Top of PROVIDED PASSAGE
Background information
- Born: Lauren Alaina Kristine Suddeth November 8, 1994 (age 31) Rossville, Georgia, U.S.
- Genres: Country; country pop;
- Occupations: Singer; songwriter;
- Instruments: Vocals, Guitar
- Years active: 2011–present
- Labels: 19; Interscope; Mercury Nashville; Big Loud;
- Spouse: Cam Arnold ​(m. 2024)​
- Website: laurenalainaofficial.com

= Lauren Alaina =

American singer & songwriter (born 1994)

Lauren Alaina Kristine Suddeth (born November 8, 1994) is an American singer and songwriter from Rossville, Georgia. She was the runner-up on the tenth season of American Idol, losing to Scotty McCreery. Her debut studio album, Wildflower, was released on October 11, 2011. Her second album, Road Less Traveled, was released January 27, 2017. Alaina later achieved her first number one on the Country Airplay chart with the album's title track. Her second number one came later that year when she simultaneously topped five Billboard charts with her friend and former classmate Kane Brown on their diamond-certified duet "What Ifs". In addition to this song with Brown, Alaina became an in-demand duet vocalist throughout the next few years, appearing on number one collaborations with Hardy, Devin Dawson, and Dustin Lynch. Her third studio album, Sitting Pretty on Top of the World, was released on September 3, 2021.

Alaina was a contestant on the twenty-eighth season of Dancing with the Stars and placed fourth with her partner Gleb Savchenko. She is a two-time CMT Music Award winner, has received one Academy of Country Music Award, and is a two-time Country Music Association Award nominee. Alaina achieved one of country music's crowning achievements when she became a member of the Grand Ole Opry on February 12, 2022, inducted by her childhood hero Trisha Yearwood. She is currently the youngest member of the Opry.

== Early life ==
Alaina was born on November 8, 1994, to Kristy (born 1972) and Jerry Eugene "J.J." Suddeth (1971–2024) of Rossville, Georgia. Her father worked as a process technician in Chattanooga, Tennessee. Her mother currently works as an actress and a TV host.
Bottom of PROVIDED PASSAGE
▶ REQUIREMENT 1:
Answer these about the Lauren Alaina text:
(a) On which season of American Idol was she the runner-up?
(b) Who inducted her into the Grand Ole Opry?
(c) What was her father's job?
▶ REQUIREMENT 2: Please output the part of the Lauren Alaina text from "Alaina was a" to "and a TV host." with no changes.
Top of DATA SUPPLIED
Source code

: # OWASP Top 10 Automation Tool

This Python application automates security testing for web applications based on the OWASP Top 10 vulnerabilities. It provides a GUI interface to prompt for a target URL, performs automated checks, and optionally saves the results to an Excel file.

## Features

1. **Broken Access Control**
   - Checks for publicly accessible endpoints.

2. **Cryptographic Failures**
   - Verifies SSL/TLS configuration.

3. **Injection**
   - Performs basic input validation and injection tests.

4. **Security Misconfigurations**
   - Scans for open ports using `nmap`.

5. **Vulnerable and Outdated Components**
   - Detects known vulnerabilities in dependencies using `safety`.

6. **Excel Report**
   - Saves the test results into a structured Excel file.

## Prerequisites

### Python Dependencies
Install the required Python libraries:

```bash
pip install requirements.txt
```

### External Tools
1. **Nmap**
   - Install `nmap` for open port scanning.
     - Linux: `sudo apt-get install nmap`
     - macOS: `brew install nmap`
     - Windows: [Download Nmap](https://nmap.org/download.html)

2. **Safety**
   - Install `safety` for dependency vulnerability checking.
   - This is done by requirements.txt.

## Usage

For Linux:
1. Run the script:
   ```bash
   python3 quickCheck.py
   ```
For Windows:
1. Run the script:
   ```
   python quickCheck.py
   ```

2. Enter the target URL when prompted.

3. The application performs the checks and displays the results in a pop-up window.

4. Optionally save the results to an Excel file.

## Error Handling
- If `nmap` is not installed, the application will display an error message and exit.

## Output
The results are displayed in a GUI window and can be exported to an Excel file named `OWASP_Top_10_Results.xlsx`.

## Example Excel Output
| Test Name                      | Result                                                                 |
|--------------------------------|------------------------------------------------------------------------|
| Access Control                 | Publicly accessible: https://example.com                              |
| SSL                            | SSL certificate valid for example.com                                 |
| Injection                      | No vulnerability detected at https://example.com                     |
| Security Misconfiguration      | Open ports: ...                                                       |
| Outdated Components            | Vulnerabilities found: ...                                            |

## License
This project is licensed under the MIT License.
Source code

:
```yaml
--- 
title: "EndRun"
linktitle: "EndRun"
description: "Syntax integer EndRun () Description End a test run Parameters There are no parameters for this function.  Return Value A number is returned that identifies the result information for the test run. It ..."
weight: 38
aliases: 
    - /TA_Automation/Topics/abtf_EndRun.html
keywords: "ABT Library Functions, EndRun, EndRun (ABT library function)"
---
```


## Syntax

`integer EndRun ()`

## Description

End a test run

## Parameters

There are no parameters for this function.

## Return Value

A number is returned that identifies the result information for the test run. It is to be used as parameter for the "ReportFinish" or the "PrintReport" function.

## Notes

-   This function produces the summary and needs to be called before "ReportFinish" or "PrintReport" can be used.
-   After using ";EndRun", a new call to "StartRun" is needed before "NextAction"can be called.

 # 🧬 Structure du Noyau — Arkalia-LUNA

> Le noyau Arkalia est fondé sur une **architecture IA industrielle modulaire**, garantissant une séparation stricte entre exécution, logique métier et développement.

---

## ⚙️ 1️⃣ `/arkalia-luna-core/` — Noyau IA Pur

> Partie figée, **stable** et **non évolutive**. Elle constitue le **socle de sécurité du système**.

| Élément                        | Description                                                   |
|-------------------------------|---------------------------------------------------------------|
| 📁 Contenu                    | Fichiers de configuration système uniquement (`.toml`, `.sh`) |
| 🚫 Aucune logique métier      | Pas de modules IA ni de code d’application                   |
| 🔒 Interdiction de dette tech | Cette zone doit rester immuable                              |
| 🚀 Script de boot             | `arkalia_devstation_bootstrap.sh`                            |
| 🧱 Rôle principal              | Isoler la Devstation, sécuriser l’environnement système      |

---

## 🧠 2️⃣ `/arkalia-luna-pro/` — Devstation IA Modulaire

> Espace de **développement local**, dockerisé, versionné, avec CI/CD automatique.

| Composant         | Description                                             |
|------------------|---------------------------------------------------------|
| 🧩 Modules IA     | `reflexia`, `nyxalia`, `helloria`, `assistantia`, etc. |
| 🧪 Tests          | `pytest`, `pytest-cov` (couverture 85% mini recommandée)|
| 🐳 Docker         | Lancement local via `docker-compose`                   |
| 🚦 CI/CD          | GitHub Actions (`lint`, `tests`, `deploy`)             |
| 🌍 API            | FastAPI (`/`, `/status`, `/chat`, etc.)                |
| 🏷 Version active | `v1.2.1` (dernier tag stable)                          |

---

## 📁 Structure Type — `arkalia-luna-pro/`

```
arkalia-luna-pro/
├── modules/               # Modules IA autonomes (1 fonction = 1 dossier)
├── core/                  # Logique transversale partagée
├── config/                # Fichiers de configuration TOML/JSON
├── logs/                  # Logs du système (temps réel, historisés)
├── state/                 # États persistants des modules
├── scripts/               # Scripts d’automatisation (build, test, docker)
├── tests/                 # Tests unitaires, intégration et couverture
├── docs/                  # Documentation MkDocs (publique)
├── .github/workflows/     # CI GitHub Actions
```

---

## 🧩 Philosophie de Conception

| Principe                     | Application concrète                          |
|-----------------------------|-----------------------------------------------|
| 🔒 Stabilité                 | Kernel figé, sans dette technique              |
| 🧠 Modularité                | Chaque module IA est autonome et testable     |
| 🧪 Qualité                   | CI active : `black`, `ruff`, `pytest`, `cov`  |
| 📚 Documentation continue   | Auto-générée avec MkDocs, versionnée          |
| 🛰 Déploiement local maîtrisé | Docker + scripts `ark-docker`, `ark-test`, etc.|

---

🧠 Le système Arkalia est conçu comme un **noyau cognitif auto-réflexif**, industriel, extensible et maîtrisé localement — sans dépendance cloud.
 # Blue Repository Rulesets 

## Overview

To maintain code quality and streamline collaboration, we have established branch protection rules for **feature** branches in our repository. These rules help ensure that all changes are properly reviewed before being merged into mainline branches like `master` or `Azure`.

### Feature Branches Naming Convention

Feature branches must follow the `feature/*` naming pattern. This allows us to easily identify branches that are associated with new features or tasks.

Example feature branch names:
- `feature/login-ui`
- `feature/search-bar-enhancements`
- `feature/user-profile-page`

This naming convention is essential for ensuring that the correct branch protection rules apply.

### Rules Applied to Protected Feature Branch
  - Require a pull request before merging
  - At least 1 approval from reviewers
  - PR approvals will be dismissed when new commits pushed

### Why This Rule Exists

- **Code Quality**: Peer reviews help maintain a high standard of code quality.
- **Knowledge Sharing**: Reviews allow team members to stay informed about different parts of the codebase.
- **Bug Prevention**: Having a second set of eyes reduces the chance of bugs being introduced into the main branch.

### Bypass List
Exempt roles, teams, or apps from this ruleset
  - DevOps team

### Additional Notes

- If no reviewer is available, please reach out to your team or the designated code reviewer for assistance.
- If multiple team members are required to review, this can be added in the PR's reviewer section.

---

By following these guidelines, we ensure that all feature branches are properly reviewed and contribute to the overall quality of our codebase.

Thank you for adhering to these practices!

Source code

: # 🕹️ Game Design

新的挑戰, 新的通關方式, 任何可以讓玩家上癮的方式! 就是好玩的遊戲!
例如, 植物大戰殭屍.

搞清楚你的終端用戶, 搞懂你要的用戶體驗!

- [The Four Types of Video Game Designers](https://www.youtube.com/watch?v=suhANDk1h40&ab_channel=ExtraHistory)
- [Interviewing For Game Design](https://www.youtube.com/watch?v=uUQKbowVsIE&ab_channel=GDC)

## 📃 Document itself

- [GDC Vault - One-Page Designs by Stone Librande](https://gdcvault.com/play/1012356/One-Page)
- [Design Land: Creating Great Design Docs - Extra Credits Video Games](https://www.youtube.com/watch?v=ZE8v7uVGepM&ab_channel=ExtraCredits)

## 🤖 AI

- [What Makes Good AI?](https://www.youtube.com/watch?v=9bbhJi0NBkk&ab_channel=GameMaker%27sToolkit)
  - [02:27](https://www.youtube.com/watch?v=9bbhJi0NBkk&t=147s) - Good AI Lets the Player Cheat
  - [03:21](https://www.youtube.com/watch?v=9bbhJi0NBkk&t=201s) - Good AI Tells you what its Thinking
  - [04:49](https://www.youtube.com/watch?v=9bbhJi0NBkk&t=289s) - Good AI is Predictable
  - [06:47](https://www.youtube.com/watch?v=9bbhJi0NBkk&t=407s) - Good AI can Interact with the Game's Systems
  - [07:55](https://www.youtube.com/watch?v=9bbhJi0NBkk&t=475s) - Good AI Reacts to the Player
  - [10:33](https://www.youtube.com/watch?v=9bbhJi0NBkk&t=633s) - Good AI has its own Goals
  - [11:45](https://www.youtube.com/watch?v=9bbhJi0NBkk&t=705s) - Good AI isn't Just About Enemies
Bottom of DATA SUPPLIED
▶ TASK RESPONSE 1:
(a) The tenth season.
(b) Trisha Yearwood.
(c) He worked as a process technician in Chattanooga, Tennessee.

▶ TASK RESPONSE 2:
Alaina was a contestant on the twenty-eighth season of Dancing with the Stars and placed fourth with her partner Gleb Savchenko. She is a two-time CMT Music Award winner, has received one Academy of Country Music Award, and is a two-time Country Music Association Award nominee. Alaina achieved one of country music's crowning achievements when she became a member of the Grand Ole Opry on February 12, 2022, inducted by her childhood hero Trisha Yearwood. She is currently the youngest member of the Opry.

== Early life ==
Alaina was born on November 8, 1994, to Kristy (born 1972) and Jerry Eugene "J.J." Suddeth (1971–2024) of Rossville, Georgia. Her father worked as a process technician in Chattanooga, Tennessee. Her mother currently works as an actress and a TV host.